In the meantime, there are a couple of other aspects of the deal that we can take a closer look at.
Too big to fail?
The issue of "too big to fail" has been a hot spot for me ever since Uncle Sam busted open the piggybank to save the massive financial institutions whose failure would have sucked our economy into a black hole. The insanity of the issue is that even as people were pulling their hair out over "too big to fail," Bank of America was acquiring Merrill Lynch and Countrywide, JPMorgan was taking over Bear Stearns and Washington Mutual, and Wells Fargo gulped down Wachovia.
Insanity is ... oh yeah, doing the same thing and expecting different results.
Fast-forward to today and we've got Capital One vaulting into the No. 5 spot among banks in the U.S. based on deposits. Is this yet another "too big to fail" institution making itself even more unwieldy? Fortunately, I think we can answer a solid "no." At the end of the first quarter, Capital One had $199 billion in total assets, so even after adding the $90 billion or so of ING Direct, it will be closer in size to the No. 6 by deposits US Bancorp (NYSE: USB ) -- which has just more than $300 billion in assets -- as opposed to the trillions in assets at the big four.
It's also notable that Capital One has recovered relatively well from the financial crisis, reporting net income over the past 12 months that exceeded that of 2006.
But who wins?
In a deal like this, both parties don't win -- it's just not the way it works. In this case, I have to say it's pretty easy to pick a winner: Capital One.
ING had to sell ING Direct as part of a restructuring following its $15 billion bailout from the European Union. If it weren't for this, I don't see why it would have wanted to jettison this asset. Worse still for ING is the fact that the worldwide banking industry is still not exactly on sure footing, so there was little hope for a heated bidding war that would have cranked up a great price for the online bank. GE (NYSE: GE ) was supposedly in the mix here, but apparently didn't have the appetite to be particularly aggressive.
From Capital One's perspective, the deal seems pretty sweet, if not an obvious strategic fit. The company noted in its presentation that the purchase price is equal to ING Direct's tangible book value, which is a pretty good price for a financial asset like this. And while management will obviously put rosy assumptions on the deal, I'll also throw out that it sees the deal being accretive to earnings per share in 2012 and offering an overall internal rate of return, or IRR, of 20%.
But what really caught my eye about the deal from Capital One's perspective was this note in its presentation: "Opportunity to swap higher-yield Capital One loans for ING Direct assets." The bulk of ING Direct's assets are low-loan-to-value, high-credit-score mortgage loans, U.S. Treasuries, and agency-backed mortgage-backed securities. If Capital One can shift some of these lower-yielding assets to higher-yielding credit card loans, it could make this deal look pretty darn smart.
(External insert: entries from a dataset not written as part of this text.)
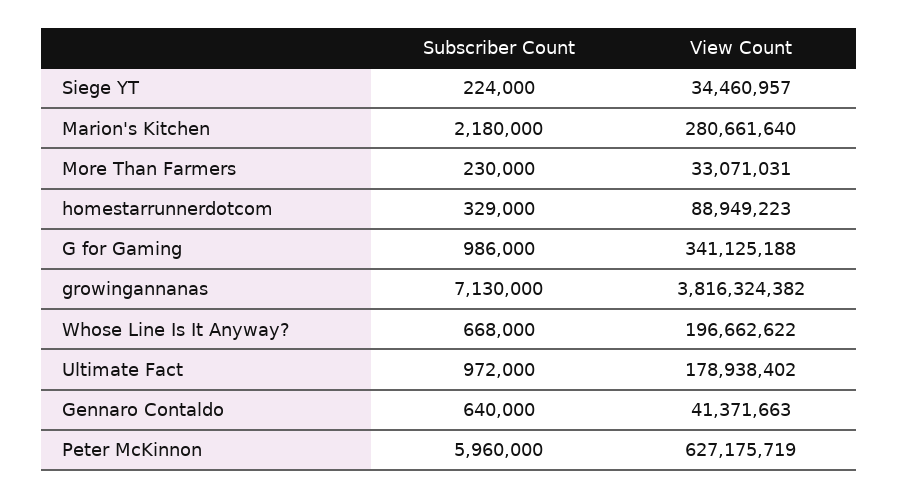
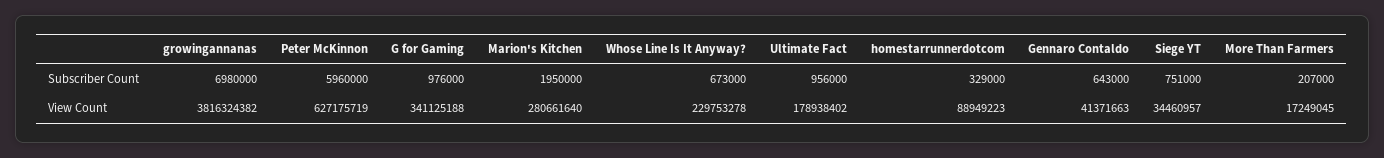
  {
    "Subscriber Count": {
-     "Siege YT": 224000,
+     "Siege YT": 751000,
-     "Marion's Kitchen": 2180000,
+     "Marion's Kitchen": 1950000,
-     "More Than Farmers": 230000,
+     "More Than Farmers": 207000,
      "homestarrunnerdotcom": 329000,
-     "G for Gaming": 986000,
+     "G for Gaming": 976000,
-     "growingannanas": 7130000,
+     "growingannanas": 6980000,
-     "Whose Line Is It Anyway?": 668000,
+     "Whose Line Is It Anyway?": 673000,
-     "Ultimate Fact": 972000,
+     "Ultimate Fact": 956000,
-     "Gennaro Contaldo": 640000,
+     "Gennaro Contaldo": 643000,
      "Peter McKinnon": 5960000
    },
    "View Count": {
      "Siege YT": 34460957,
      "Marion's Kitchen": 280661640,
-     "More Than Farmers": 33071031,
+     "More Than Farmers": 17249045,
      "homestarrunnerdotcom": 88949223,
      "G for Gaming": 341125188,
      "growingannanas": 3816324382,
-     "Whose Line Is It Anyway?": 196662622,
+     "Whose Line Is It Anyway?": 229753278,
      "Ultimate Fact": 178938402,
      "Gennaro Contaldo": 41371663,
      "Peter McKinnon": 627175719
    }
  }

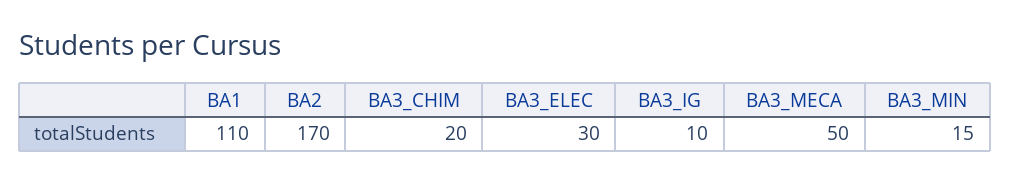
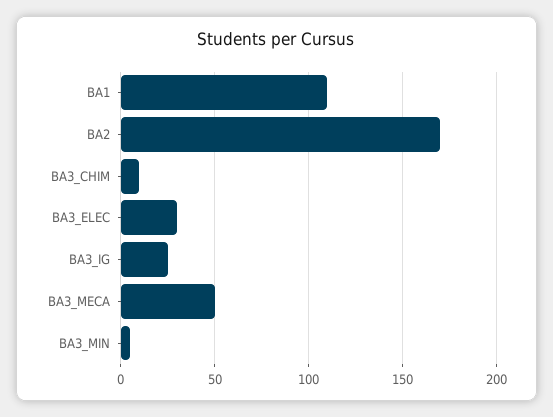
  {
    "BA1": 110,
    "BA2": 170,
-   "BA3_CHIM": 20,
+   "BA3_CHIM": 10,
    "BA3_ELEC": 30,
-   "BA3_IG": 10,
+   "BA3_IG": 25,
    "BA3_MECA": 50,
-   "BA3_MIN": 15
+   "BA3_MIN": 5
  }

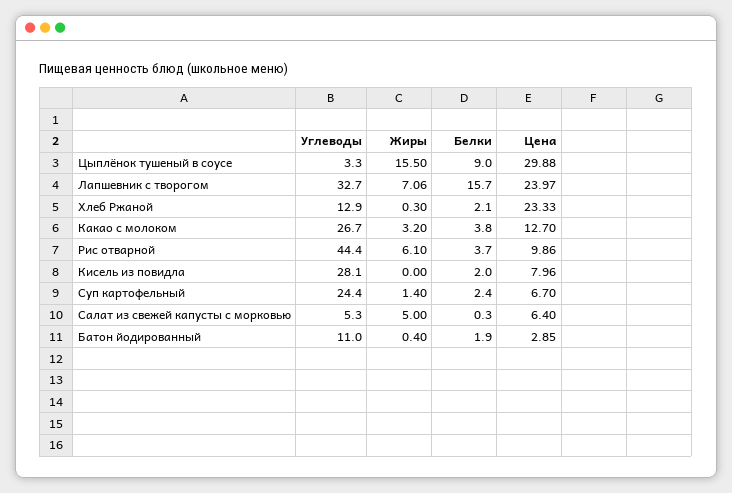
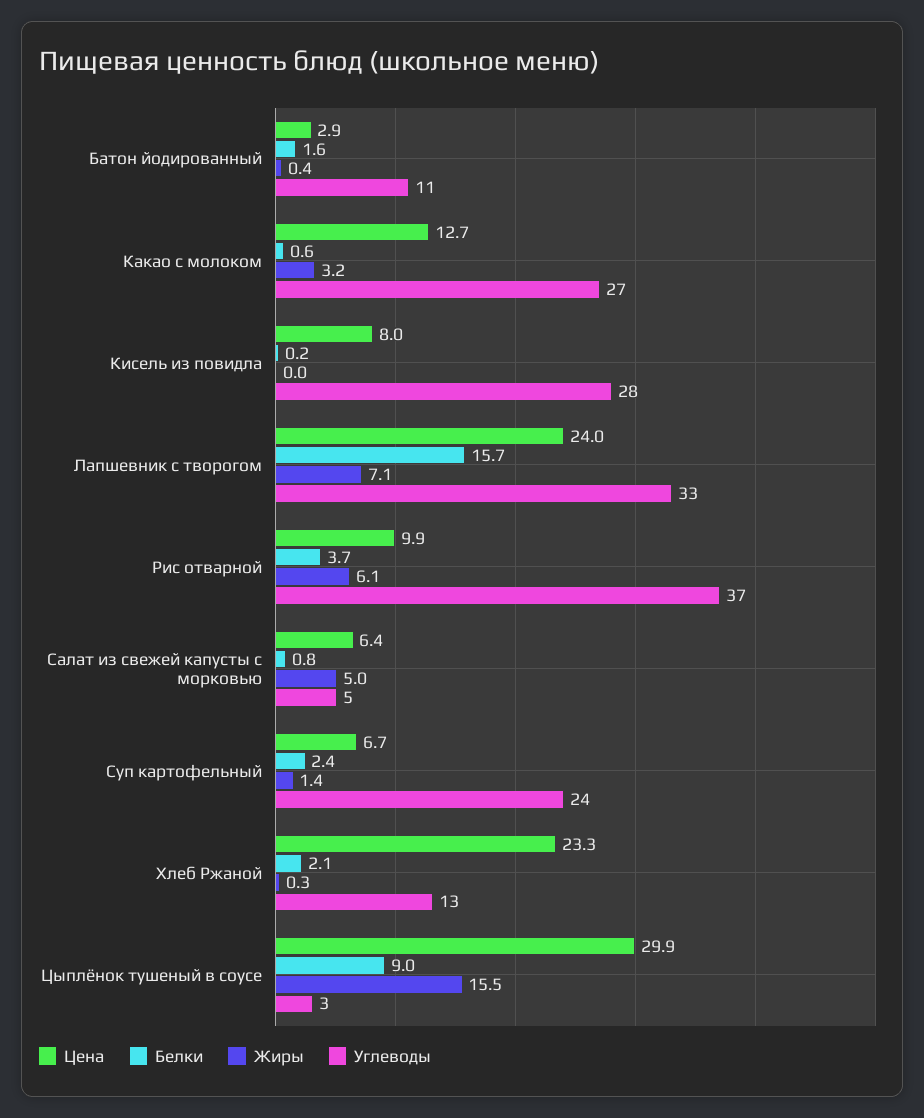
  {
    "Углеводы": {
      "Цыплёнок тушеный в соусе": 3.3,
      "Лапшевник с творогом": 32.7,
      "Хлеб Ржаной": 12.9,
      "Какао с молоком": 26.7,
-     "Рис отварной": 44.4,
+     "Рис отварной": 37,
      "Кисель из повидла": 28.1,
      "Суп картофельный": 24.4,
      "Салат из свежей капусты с морковью": 5.3,
      "Батон йодированный": 11
    },
    "Жиры": {
      "Цыплёнок тушеный в соусе": 15.5,
      "Лапшевник с творогом": 7.06,
      "Хлеб Ржаной": 0.3,
      "Какао с молоком": 3.2,
      "Рис отварной": 6.1,
      "Кисель из повидла": 0,
      "Суп картофельный": 1.4,
      "Салат из свежей капусты с морковью": 5,
      "Батон йодированный": 0.4
    },
    "Белки": {
      "Цыплёнок тушеный в соусе": 9,
      "Лапшевник с творогом": 15.7,
      "Хлеб Ржаной": 2.1,
-     "Какао с молоком": 3.8,
+     "Какао с молоком": 0.6,
      "Рис отварной": 3.7,
-     "Кисель из повидла": 2,
+     "Кисель из повидла": 0.2,
      "Суп картофельный": 2.4,
-     "Салат из свежей капусты с морковью": 0.3,
+     "Салат из свежей капусты с морковью": 0.8,
-     "Батон йодированный": 1.9
+     "Батон йодированный": 1.6
    },
    "Цена": {
      "Цыплёнок тушеный в соусе": 29.88,
      "Лапшевник с творогом": 23.97,
      "Хлеб Ржаной": 23.33,
      "Какао с молоком": 12.7,
      "Рис отварной": 9.86,
      "Кисель из повидла": 7.96,
      "Суп картофельный": 6.7,
      "Салат из свежей капусты с морковью": 6.4,
      "Батон йодированный": 2.85
    }
  }

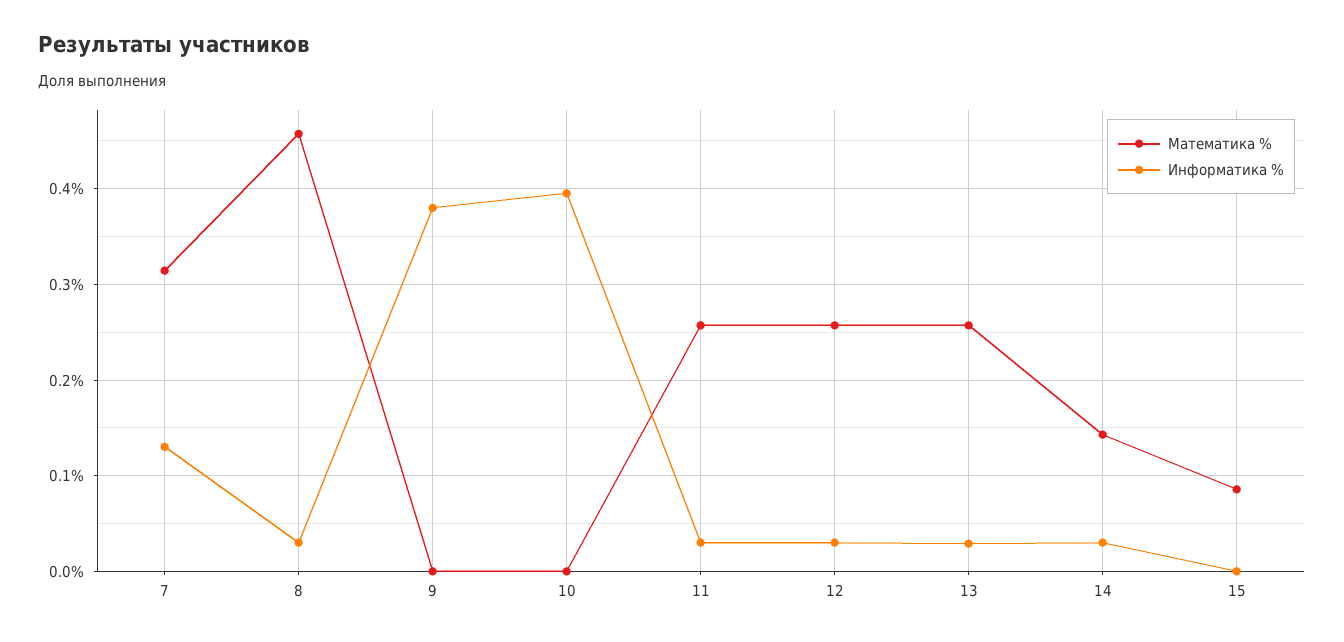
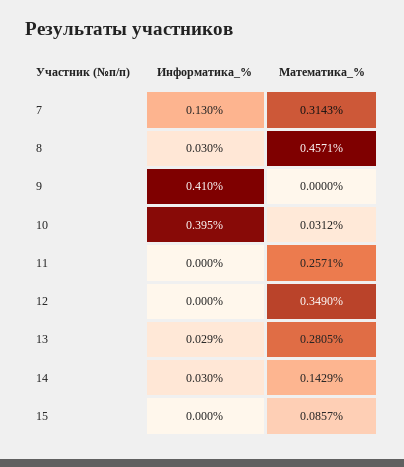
  {
    "Математика %": {
      "7": 0.3143,
      "8": 0.4571,
      "9": 0,
-     "10": 0,
+     "10": 0.0312,
      "11": 0.2571,
-     "12": 0.26,
+     "12": 0.349,
-     "13": 0.26,
+     "13": 0.2805,
      "14": 0.1429,
      "15": 0.0857
    },
    "Информатика %": {
      "7": 0.13,
      "8": 0.03,
-     "9": 0.38,
+     "9": 0.41,
      "10": 0.395,
-     "11": 0.03,
+     "11": 0,
-     "12": 0.03,
+     "12": 0,
      "13": 0.029,
      "14": 0.03,
      "15": 0
    }
  }

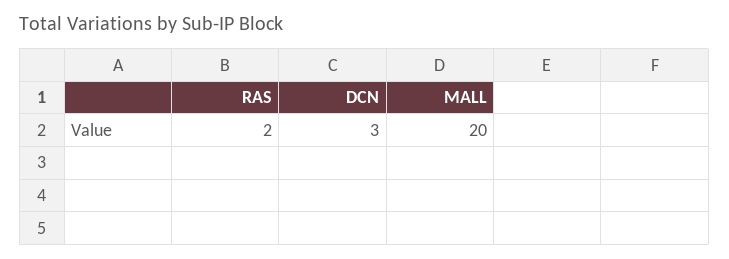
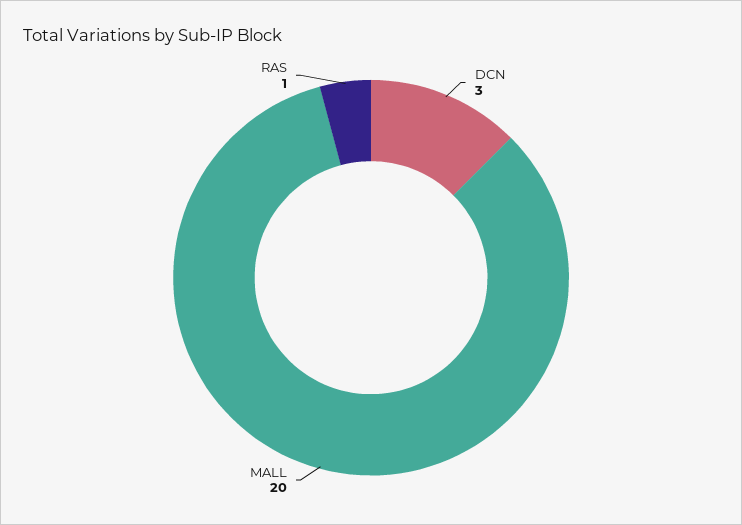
  {
-   "RAS": 2,
+   "RAS": 1,
    "DCN": 3,
    "MALL": 20
  }

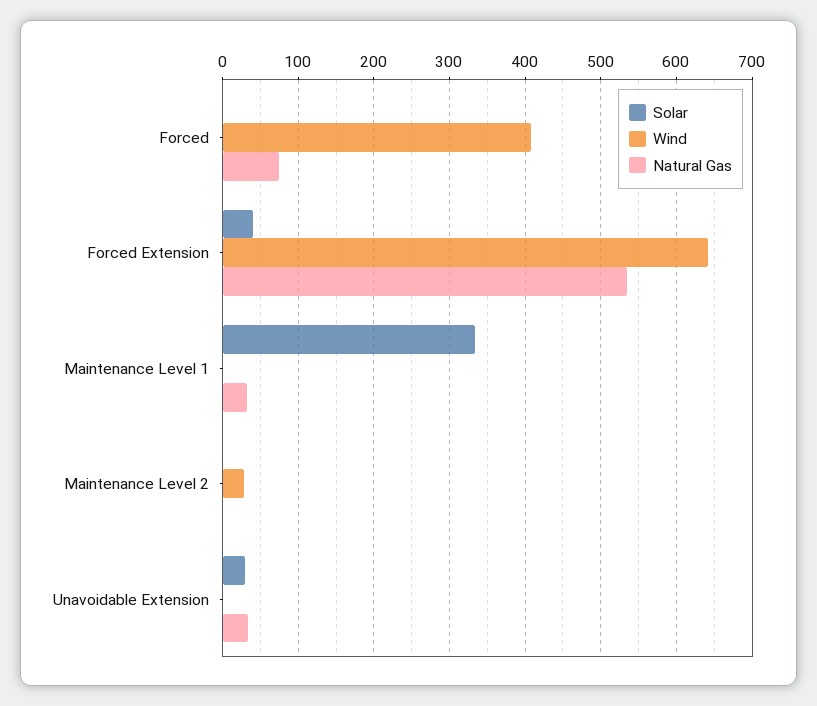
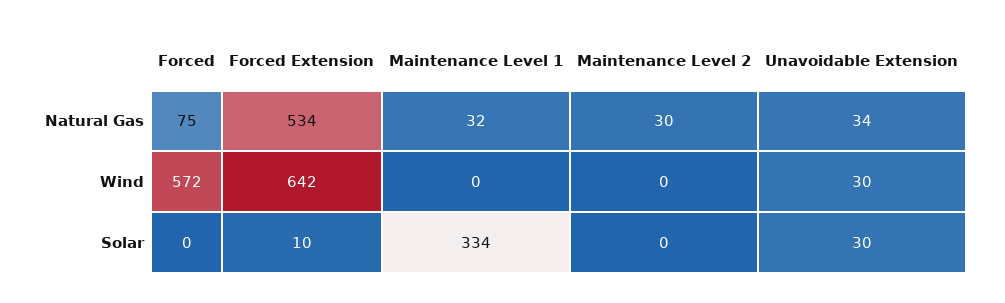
  {
    "Solar": {
      "Forced": 0,
-     "Forced Extension": 40,
+     "Forced Extension": 10,
      "Maintenance Level 1": 334,
      "Maintenance Level 2": 0,
      "Unavoidable Extension": 30
    },
    "Wind": {
-     "Forced": 410,
+     "Forced": 572,
      "Forced Extension": 642,
      "Maintenance Level 1": 0,
-     "Maintenance Level 2": 30,
+     "Maintenance Level 2": 0,
-     "Unavoidable Extension": 0
+     "Unavoidable Extension": 30
    },
    "Natural Gas": {
      "Forced": 75,
      "Forced Extension": 534,
      "Maintenance Level 1": 32,
-     "Maintenance Level 2": 0,
+     "Maintenance Level 2": 30,
      "Unavoidable Extension": 34
    }
  }

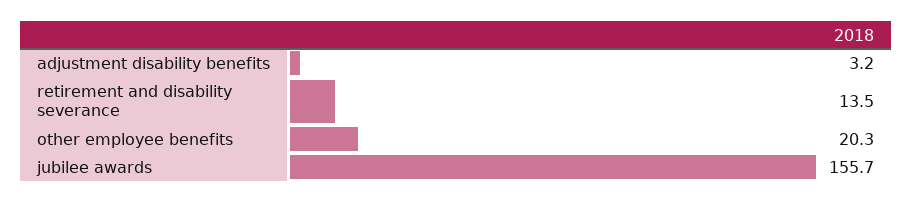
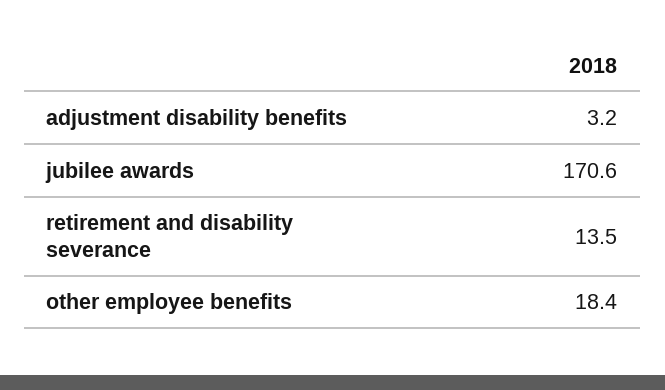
  {
    "adjustment disability benefits": 3.2,
    "retirement and disability severance": 13.5,
-   "other employee benefits": 20.3,
+   "other employee benefits": 18.4,
-   "jubilee awards": 155.7
+   "jubilee awards": 170.6
  }

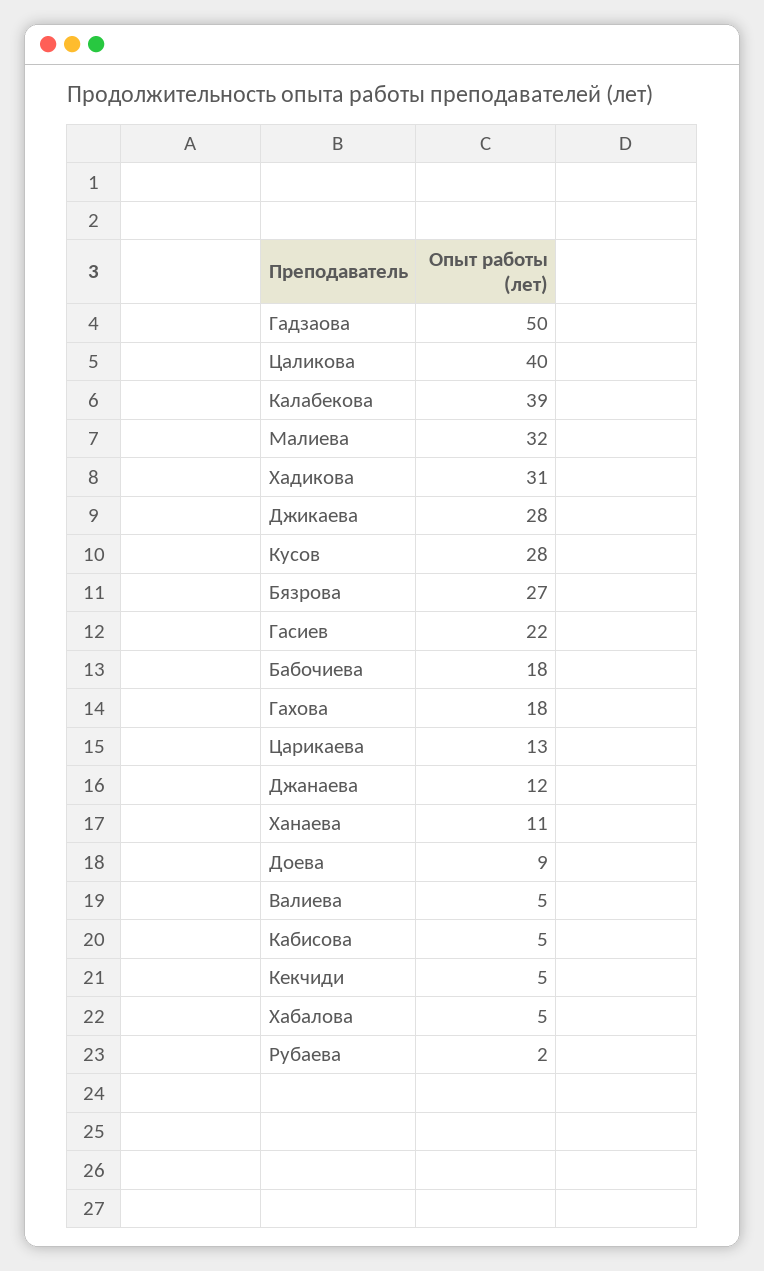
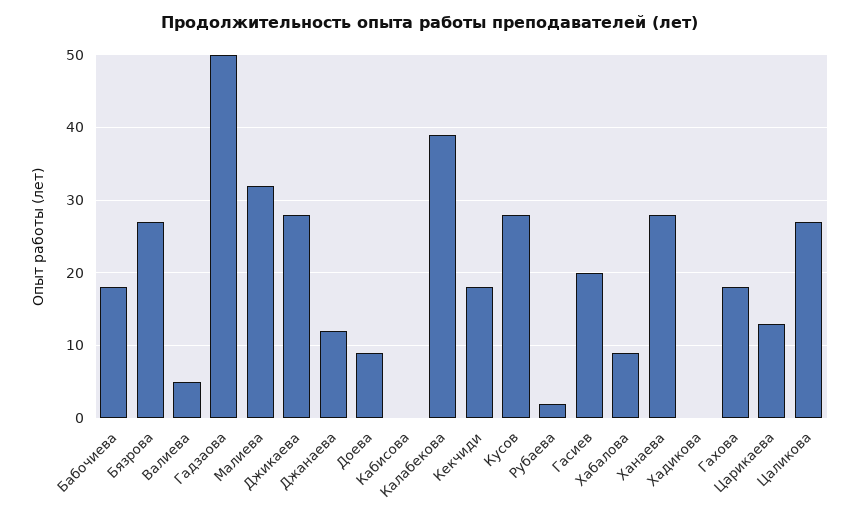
  {
    "Гадзаова": 50,
-   "Цаликова": 40,
+   "Цаликова": 27,
    "Калабекова": 39,
    "Малиева": 32,
-   "Хадикова": 31,
+   "Хадикова": 0,
    "Джикаева": 28,
    "Кусов": 28,
    "Бязрова": 27,
-   "Гасиев": 22,
+   "Гасиев": 20,
    "Бабочиева": 18,
    "Гахова": 18,
    "Царикаева": 13,
    "Джанаева": 12,
-   "Ханаева": 11,
+   "Ханаева": 28,
    "Доева": 9,
    "Валиева": 5,
-   "Кабисова": 5,
+   "Кабисова": 0,
-   "Кекчиди": 5,
+   "Кекчиди": 18,
-   "Хабалова": 5,
+   "Хабалова": 9,
    "Рубаева": 2
  }

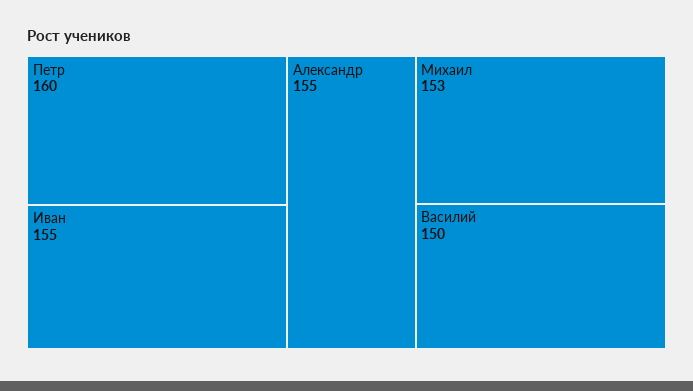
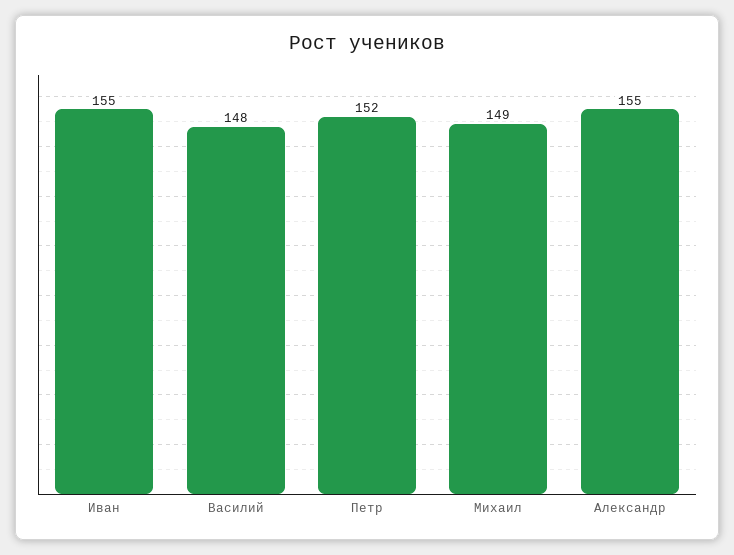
  {
-   "Петр": 160,
+   "Петр": 152,
    "Иван": 155,
    "Александр": 155,
-   "Михаил": 153,
+   "Михаил": 149,
-   "Василий": 150
+   "Василий": 148
  }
Of course, offsetting that is the fact that Capital One doesn't exactly have an auspicious acquisition history. Its last big splash was the $14.6 billion takeover of North Fork Bancorp in March of 2006. Yes, that 2006. Is this a chance for redemption? Perhaps, but I couldn't blame investors for being skeptical.
Mark my words, Capital One
Overall, I'd have to give this acquisition a thumbs-up from the perspective of Capital One shareholders. But I'll offer that with the caveat that execution will be key.
As I noted at the beginning, my selfish concerns about Capital One mucking up a good thing at ING Direct are likely echoed by many other ING Direct customers. If Capital One starts monkeying around too much with the ING Direct model, it could alienate customers and sap some (much?) of the rationale for the deal.
You hear that, Capital One? Don't do anything stupid and we'll all get along just fine.